Uno studio Usa conferma: quando il cibo ci viene presentato con caratteristiche salutari, ci autoinganniamo sulla sua “pesantezza”. Così il senso di sazietà ne risente
Più ce lo spacciano come salutare, più tendiamo a mangiarne. C’è poco da fare. Lo racconta uno studio, firmato dalla McCombs School of Business dell’università del Texas, secondo il quale le persone tendono a ordinare o acquistare porzioni di cibo sempre più abbondanti in certe circostanze specifiche. Quando, cioè, quei prodotti vengono etichettati come “salutari”. Con tutte le declinazioni del caso, da bio a senza grassi e chi più ne ha più ne elenchi.
L’indagine
Stando all’indagine, pubblicata sul Journal of the Association for Consumer Research, tendiamo a mangiare o comprarne di più perché siamo più o meno convinti che ci “riempia di meno”. Insomma, la folle equazione che faremmo è all’incirca la seguente: se è salutare significa che possono ingurgitarne di più. E quindi lo faccio.
“È abbastanza ironico – racconta Jacob Suher, uno degli autori – più finiscono in circolazione cibi etichettati come salutari più alimentiamo l’emergenza obesità invece di combatterla”. Un po’ meno danni sembrano farli anche altre indicazioni sugli elementi nutrizionali: ci guiderebbero a consumare un po’ meno. O meglio, a sentirci rapidamente pieni. Secondo l’esperta Joy Dubost, portavoce dell’Academy of Nutrition and Dietetics statunitense, lo studio mostra chiaramente il potere dell’inconscio nel disegnare le abitudini alimentari.
“Le specifiche percezioni del cibo assunto possono variare e di molto in base a come l’organismo risponde – aggiunge Dubost – chiaramente abbiamo bisogno di curare sia l’inconscio che lo stato di consapevolezza quando confezioniamo messaggi sul grado salutistico degli alimenti”.
Le fasi della ricerca
La ricerca, articolata in tre fasi, ha rivelato che le persone collegano i cibi non particolarmente salutistici alla sensazione di sentirsi rapidamente sazi. I volontari hanno inoltre ordinato di più e mangiato dunque di più quando è stato comunicato loro che il cibo in questione era invece contraddistinto da qualche particolare caratteristica. Un altro gruppo, quello degli studenti a cui non è stato invece comunicato nulla, si è regolato evitando di servirsi ulteriormente.

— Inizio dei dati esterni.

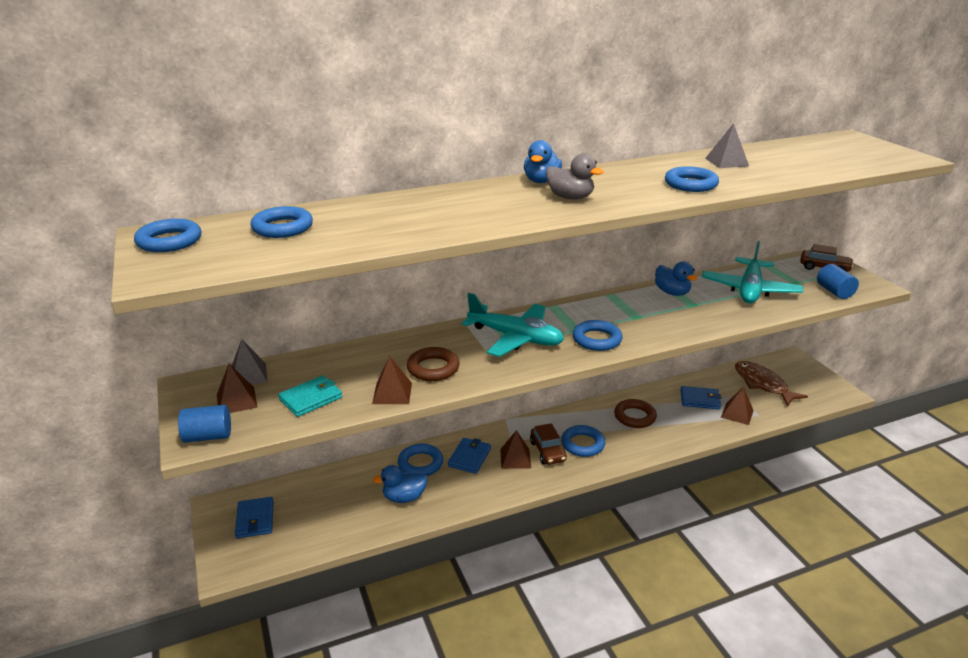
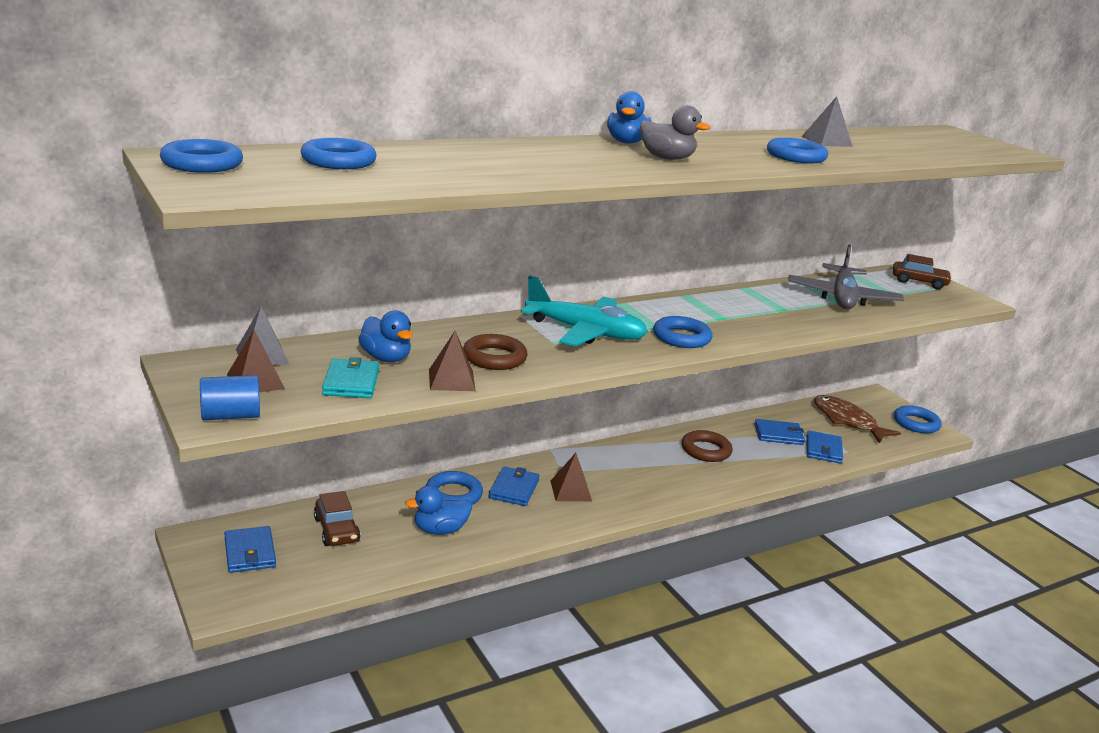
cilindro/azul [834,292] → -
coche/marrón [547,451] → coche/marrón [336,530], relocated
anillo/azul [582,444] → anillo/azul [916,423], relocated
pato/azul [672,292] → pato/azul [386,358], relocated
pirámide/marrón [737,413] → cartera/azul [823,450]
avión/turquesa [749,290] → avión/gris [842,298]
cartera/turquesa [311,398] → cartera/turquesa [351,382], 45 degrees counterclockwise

Nello specifico, la prima tranche dello studio è sta condotta su 50 studenti di college. Hanno dovuto guardare immagini di cibi salutistici e di alimenti per così dire “normali” procedendo in seguito con un’associazione di sensazioni e parole. In una seconda fase si è passati sul campo, anzi sul piatto: sono stati misurati i livelli di appetito di 40 diversi studenti dopo aver mangiato un biscotto etichettato come a turno come salutistico o meno. I biscotti ovviamente erano sempre gli stessi e proprio in quella situazione si è verificato il cambio d’atteggiamento descritto sopra. Stesso esito dell’ultima fase dell’esperimento che ha riguardato 70 persone alle prese con delle ciotole di popcorn più o meno salutari da ordinare a piacimento.
Il potere dell’inconscio
L’aspetto divertente della parola “salutistico” e presumibilmente di molte delle sue varianti è che anche chi razionalmente non si è detto d’accordo sul fatto che siano meno pesanti di cibi normali poi, alle prese con un’ordinazione così mascherata, non ha resistito. Come? Ovvio: ne ha chiesto di più. Rimangono molti approfondimenti da fare su gruppi diversi di popolazione, dagli anziani agli obesi, per capire se le reazioni siano le stesse.